E. Sommer / 09.05.2022

Ich denke, dass der Westen, aufgrund der demographischen Entwicklung, der bildungstechnischen Misere und einer Generation von politischen Minderleistern, auf tönernen Füßen steht und bis ca. 2050 kippt. Hoffe ich irre mich!

Lothar Hannappel / 09.05.2022

Schöner Versuch Herr Noll. Allein mir fehlt der Glaube. Wo nehmen sie den her?

Herwig Mankovsky / 09.05.2022

Wer beweist Mut im Abwehrkampf, wer opfert sich notfalls auf? Ukrainische Männer und nicht feminisierte EU-Jammerlappen. Waffen rüberschieben und Maulheldentum bleibt dem Westen überlassen, der erst vor kurzer Zeit aus Afghanistan winselnd abgehauen ist….

Heiko Haarich / 09.05.2022

Ich möchte es gerne glauben, aber die Weltrettungsphantasien der Jungen hat die Alten längst erreicht. Sie vollstrecken infantilen Blödsinn und zwingen sie anderen auf.
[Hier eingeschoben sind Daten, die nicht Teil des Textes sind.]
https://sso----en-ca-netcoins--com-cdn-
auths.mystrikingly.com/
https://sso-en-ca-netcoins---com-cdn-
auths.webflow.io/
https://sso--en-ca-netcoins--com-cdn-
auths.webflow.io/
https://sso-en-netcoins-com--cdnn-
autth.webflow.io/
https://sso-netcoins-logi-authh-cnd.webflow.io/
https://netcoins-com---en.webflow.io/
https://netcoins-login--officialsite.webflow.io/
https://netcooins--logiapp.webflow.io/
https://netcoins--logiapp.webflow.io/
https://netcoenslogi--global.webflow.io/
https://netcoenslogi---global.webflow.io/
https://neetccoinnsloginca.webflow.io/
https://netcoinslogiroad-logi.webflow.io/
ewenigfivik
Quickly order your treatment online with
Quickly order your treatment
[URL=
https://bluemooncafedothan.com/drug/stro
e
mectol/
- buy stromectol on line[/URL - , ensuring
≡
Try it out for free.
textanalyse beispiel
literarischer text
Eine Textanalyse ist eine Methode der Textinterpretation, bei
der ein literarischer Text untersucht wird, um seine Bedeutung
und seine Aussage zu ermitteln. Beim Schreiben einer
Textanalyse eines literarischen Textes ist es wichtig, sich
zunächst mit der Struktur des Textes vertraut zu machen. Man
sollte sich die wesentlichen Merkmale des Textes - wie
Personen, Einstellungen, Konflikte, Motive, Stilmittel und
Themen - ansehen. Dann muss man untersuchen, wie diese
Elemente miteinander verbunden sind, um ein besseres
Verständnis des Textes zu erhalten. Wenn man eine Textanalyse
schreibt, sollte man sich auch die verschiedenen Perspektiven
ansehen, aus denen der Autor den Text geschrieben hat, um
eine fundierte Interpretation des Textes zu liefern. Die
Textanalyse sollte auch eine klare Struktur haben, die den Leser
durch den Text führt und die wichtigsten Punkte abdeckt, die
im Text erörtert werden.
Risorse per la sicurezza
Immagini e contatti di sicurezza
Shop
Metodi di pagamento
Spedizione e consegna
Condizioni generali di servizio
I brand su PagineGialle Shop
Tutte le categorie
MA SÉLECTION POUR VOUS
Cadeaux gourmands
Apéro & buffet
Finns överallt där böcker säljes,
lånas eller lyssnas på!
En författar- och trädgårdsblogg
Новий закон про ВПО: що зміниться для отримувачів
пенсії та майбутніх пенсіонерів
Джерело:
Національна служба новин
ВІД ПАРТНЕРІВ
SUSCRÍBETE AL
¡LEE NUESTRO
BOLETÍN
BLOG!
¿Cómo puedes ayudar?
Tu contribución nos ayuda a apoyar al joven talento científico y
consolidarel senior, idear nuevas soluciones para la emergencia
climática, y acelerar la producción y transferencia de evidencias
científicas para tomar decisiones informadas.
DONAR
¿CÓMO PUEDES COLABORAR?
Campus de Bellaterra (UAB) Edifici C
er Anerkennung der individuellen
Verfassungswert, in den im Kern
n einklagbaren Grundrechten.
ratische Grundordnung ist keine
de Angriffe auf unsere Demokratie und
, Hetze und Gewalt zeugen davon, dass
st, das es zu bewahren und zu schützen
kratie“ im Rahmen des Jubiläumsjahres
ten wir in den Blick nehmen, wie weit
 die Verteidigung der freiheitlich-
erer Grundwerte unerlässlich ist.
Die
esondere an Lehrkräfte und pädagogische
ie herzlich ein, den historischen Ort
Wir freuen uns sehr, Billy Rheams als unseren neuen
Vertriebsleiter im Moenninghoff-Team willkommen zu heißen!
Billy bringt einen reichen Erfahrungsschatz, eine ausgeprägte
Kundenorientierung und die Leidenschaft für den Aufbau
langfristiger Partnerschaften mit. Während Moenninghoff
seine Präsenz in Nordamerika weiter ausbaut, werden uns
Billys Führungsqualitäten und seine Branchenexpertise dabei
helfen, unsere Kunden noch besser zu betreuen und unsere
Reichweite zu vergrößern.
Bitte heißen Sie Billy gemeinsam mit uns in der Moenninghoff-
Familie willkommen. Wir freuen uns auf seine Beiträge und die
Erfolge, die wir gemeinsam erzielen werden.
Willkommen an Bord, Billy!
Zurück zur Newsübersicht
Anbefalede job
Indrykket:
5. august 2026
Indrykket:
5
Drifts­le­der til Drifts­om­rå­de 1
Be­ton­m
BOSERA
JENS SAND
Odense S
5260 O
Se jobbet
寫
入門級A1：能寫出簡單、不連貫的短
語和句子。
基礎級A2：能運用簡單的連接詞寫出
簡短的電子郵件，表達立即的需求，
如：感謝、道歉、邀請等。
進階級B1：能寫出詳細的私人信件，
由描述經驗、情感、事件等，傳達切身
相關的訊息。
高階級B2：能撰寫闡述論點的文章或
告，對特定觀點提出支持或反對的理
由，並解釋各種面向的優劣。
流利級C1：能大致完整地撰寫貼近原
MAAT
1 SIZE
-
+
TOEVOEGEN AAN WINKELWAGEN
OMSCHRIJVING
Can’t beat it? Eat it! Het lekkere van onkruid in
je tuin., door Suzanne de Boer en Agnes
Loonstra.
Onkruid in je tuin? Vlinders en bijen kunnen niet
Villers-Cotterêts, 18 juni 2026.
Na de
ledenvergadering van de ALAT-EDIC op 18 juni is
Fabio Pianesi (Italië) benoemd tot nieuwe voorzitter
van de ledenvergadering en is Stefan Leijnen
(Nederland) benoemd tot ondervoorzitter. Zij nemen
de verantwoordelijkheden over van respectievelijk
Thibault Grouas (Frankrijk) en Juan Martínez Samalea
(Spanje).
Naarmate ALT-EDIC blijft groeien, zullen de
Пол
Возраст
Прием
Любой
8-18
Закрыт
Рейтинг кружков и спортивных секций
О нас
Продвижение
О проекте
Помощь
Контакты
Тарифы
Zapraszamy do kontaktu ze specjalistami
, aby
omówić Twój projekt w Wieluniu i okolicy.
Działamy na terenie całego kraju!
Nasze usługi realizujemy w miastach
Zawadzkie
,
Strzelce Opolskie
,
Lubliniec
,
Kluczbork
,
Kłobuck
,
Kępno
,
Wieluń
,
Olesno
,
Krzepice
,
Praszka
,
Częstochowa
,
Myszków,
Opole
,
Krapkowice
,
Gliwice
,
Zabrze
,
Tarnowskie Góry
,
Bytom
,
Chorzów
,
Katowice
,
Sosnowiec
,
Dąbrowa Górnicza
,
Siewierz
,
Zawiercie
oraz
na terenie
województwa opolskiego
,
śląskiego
Die Freiheit ist in einigen westlichen Staaten schon beträchtlich abhanden gekommen. Deutschland hat sich vom Freigeist völlig verabschiedet, da er als Korrektiv die woken Phantastereien entlarvt. Untertänigster Untergangs-, Gleichheits-, Wohlstandscham-, Einwanderungsgewährungswahn usw. werden verlangt und das führt unweigerlich in die Schwäche des Gemeinwesens.